Here's my setup and what I'm doing:
-
Base Model: "unsloth/gemma-3-27b-it-unsloth-bnb-4bit"
-
Initial Loading: FastModel.from_pretrained with load_in_4bit=True and max_seq_length=13500.
-
LoRA Setup: FastModel.get_peft_model with r=8.
-
Training: SFTTrainer.train() completed successfully (with correct max_seq_length=13500).
-
Adapter Save: model.save_pretrained("gemma-3-27b-quant-4bit-adapters") and tokenizer.save_pretrained(...) completed successfully.
-
Load Saved Adapters: In a new session, I loaded the finetuned model using FastModel.from_pretrained("gemma-3-27b-quant-4bit-adapters", ...) with max_seq_length=13500 and load_in_4bit=True.

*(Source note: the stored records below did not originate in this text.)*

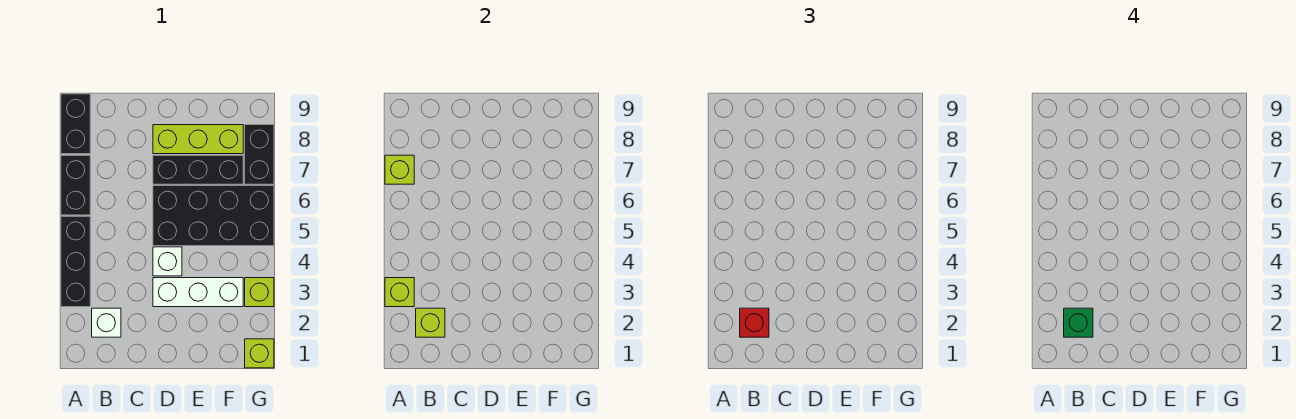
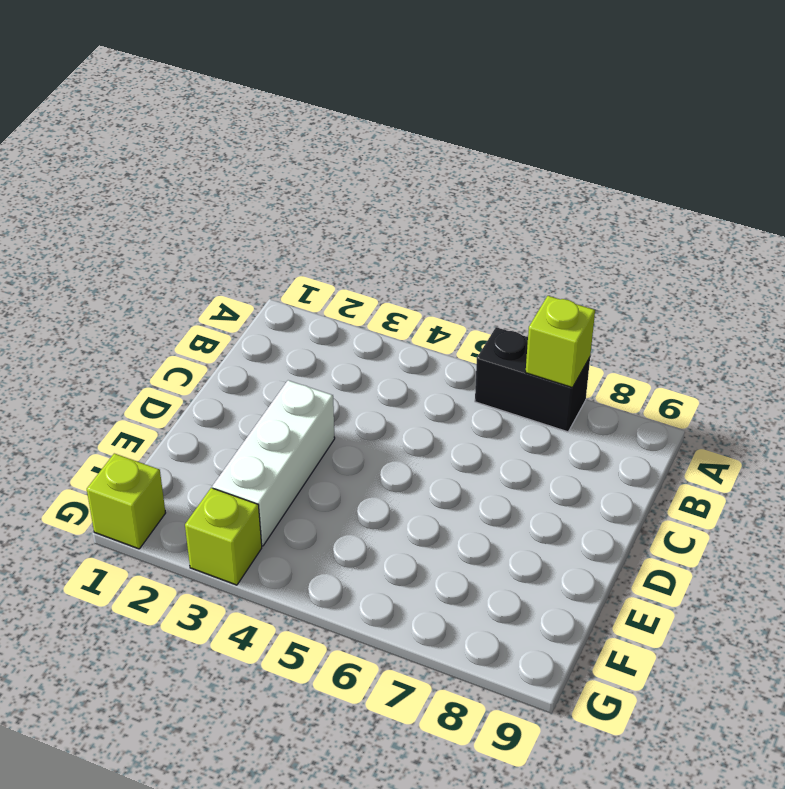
none -> black 1x3 brick [61,216,90,307]
none -> black 1x2 brick [61,94,90,154]
none -> white 1x1 brick [92,308,121,337]

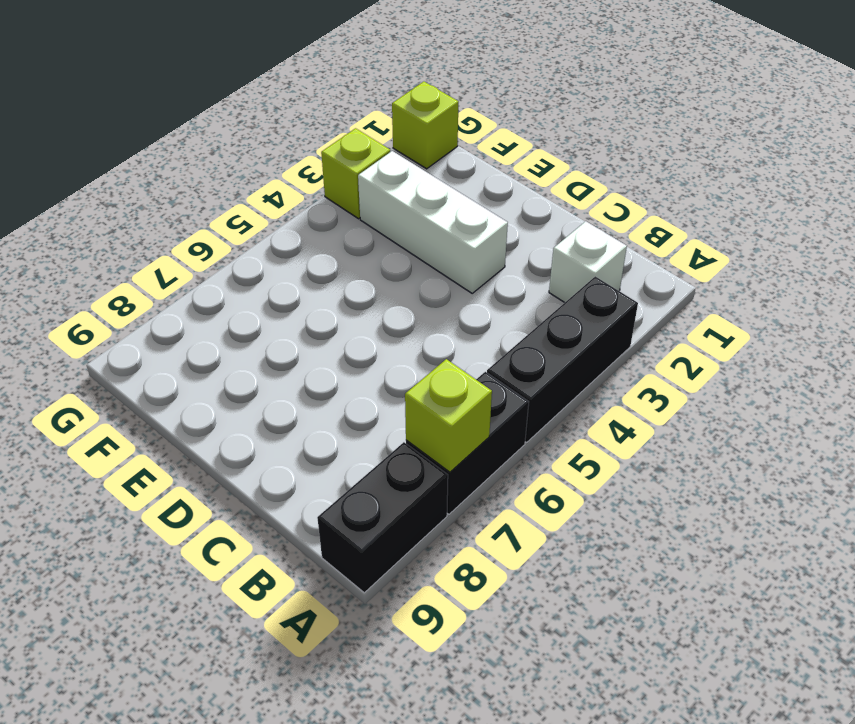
none -> white 1x1 brick [153,247,182,276]
none -> black 2x4 brick [153,186,274,246]
none -> black 1x3 brick [153,155,243,184]

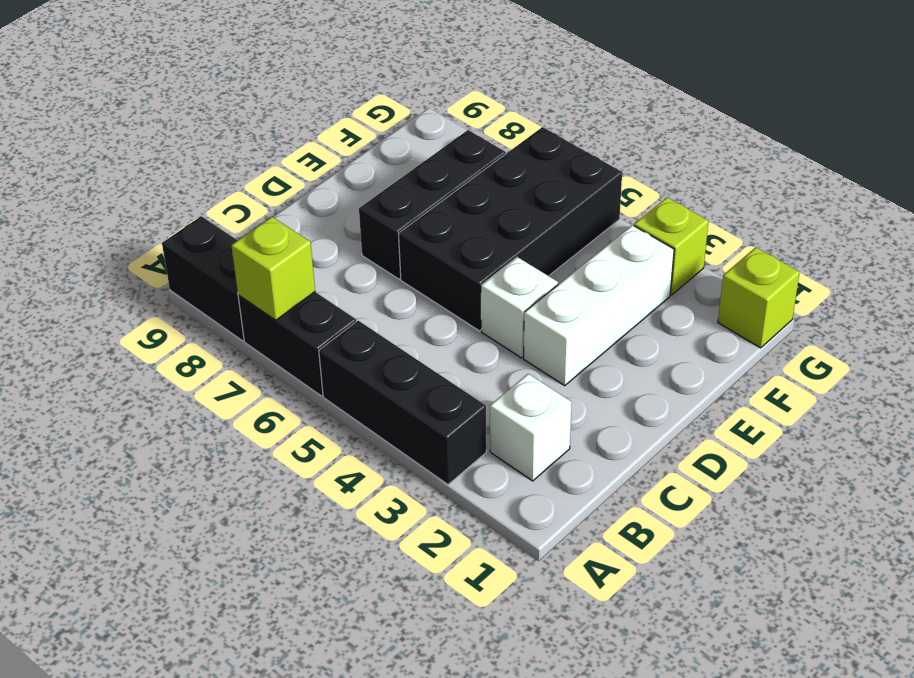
none -> lime 1x3 brick [153,125,243,154]
none -> black 1x2 brick [245,125,274,184]
none -> lime 1x1 brick [385,278,414,307]

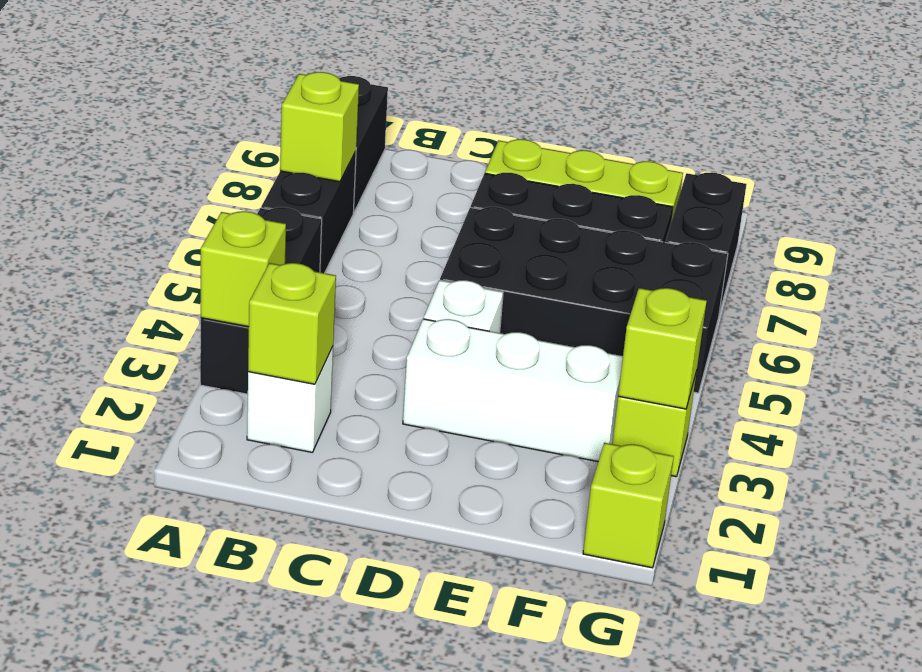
lime 1x1 brick [618,288,707,409] -> none
none -> red 1x1 brick [740,308,769,337]
none -> green 1x1 brick [1064,308,1093,337]

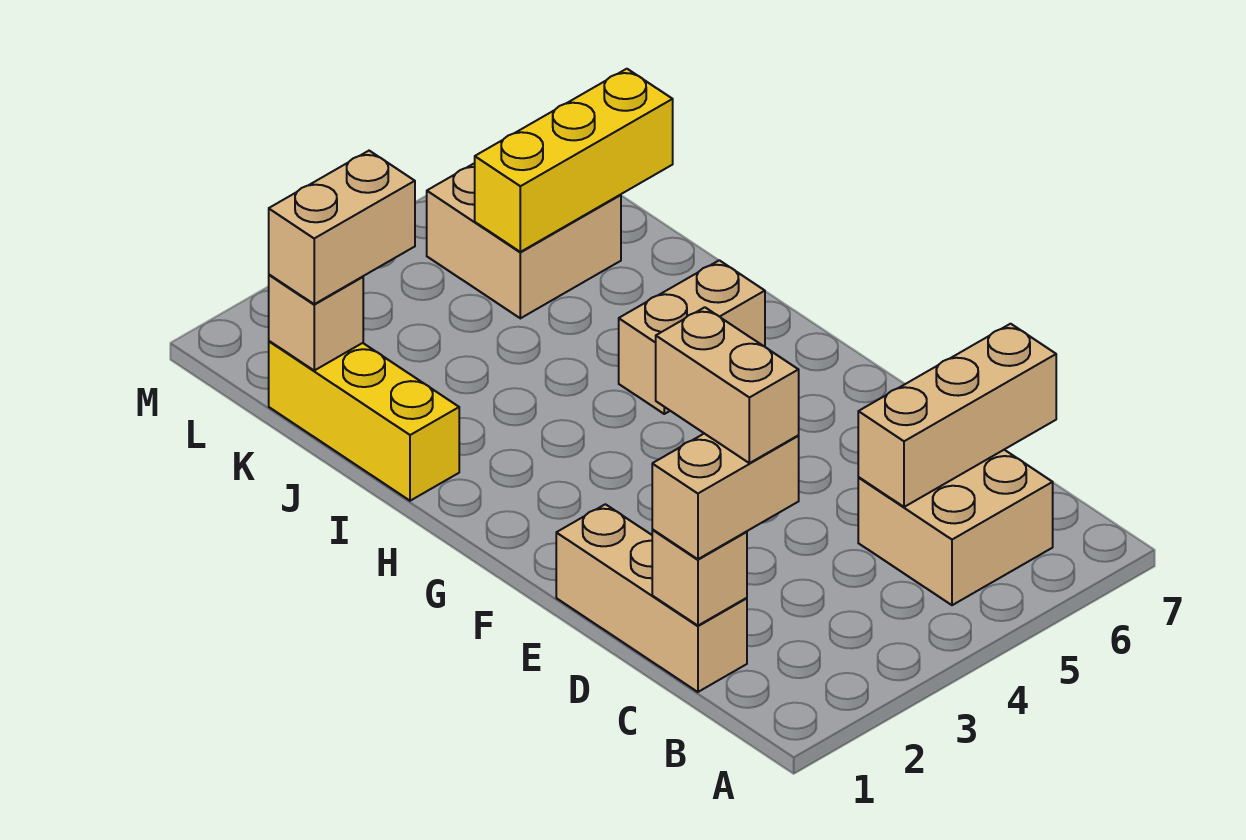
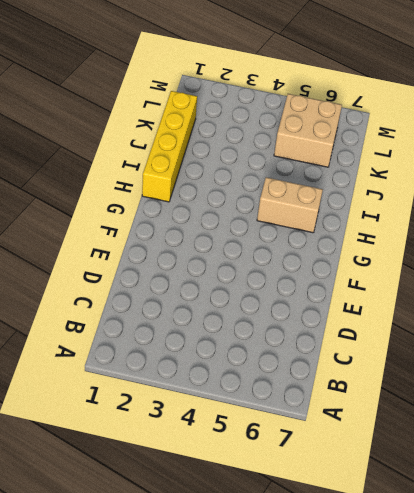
yellow 1x4 brick [142,91,197,202] -> yellow 1x3 brick [269,341,459,501]
none -> tan 2x2 brick [858,450,1053,605]
none -> tan 1x3 brick [556,504,747,692]
none -> tan 1x1 brick [652,530,747,626]

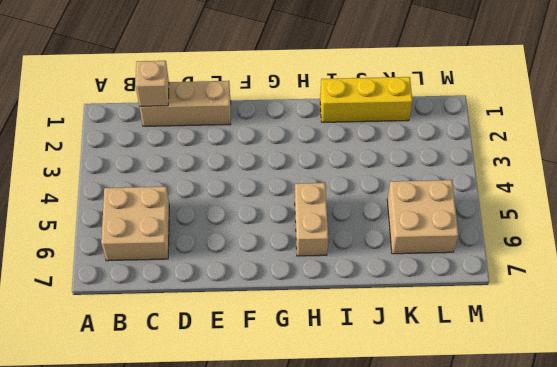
none -> tan 1x3 brick [858,324,1056,507]
none -> tan 1x1 brick [269,275,363,370]
none -> yellow 1x3 brick [475,69,673,252]

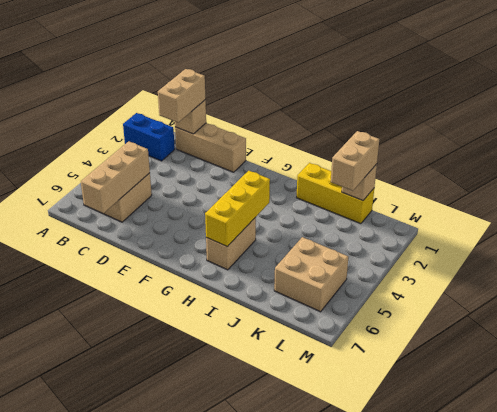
blue 1x2 brick [123,113,175,161] -> none
yellow 1x3 brick [205,171,270,247] -> yellow 1x3 brick moved to [475,69,673,252]
none -> tan 1x2 brick [656,307,799,463]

This also worked.
-
Manual Merge & Save to 16-bit: I successfully used merged_model = model.merge_and_unload() followed by merged_model.save_pretrained("gemma-3-27b-quant-4bit-merged-16bit"). This directory contains config.json and the merged safetensor shards.
-
Copied Tokenizer: Copied the necessary tokenizer files from gemma-3-27b-quant-4bit-adapters/ to gemma-3-27b-quant-4bit-merged-16bit/. (Confirmed they are there).
-
Manual GGUF Conversion Attempt: Ran the llama.cpp/convert_hf_to_gguf.py script pointing to the merged 16-bit directory:
python llama.cpp/convert_hf_to_gguf.py "gemma-3-27b-quant-4bit-merged-16bit" --outfile "gemma-3-27b-gguf-q8_0.gguf" --outtype Q8_0
Error Encountered:
ValueError: Can not map tensor 'model.layers.0.mlp.down_proj.weight.absmax'
Environment:
Unsloth/Unsloth-Zoo Source: Installed from git+https://github.com/unslothai/unsloth.git (most recent version as of yesterday).
PyTorch: 2.4.1+cu124
CUDA: 12.4
GPU: NVIDIA A100-SXM4-80GB
OS: Linux (RunPod)
Transformers: 4.51.3
Is this a known bug, and are there any workarounds or fixes available in the latest code?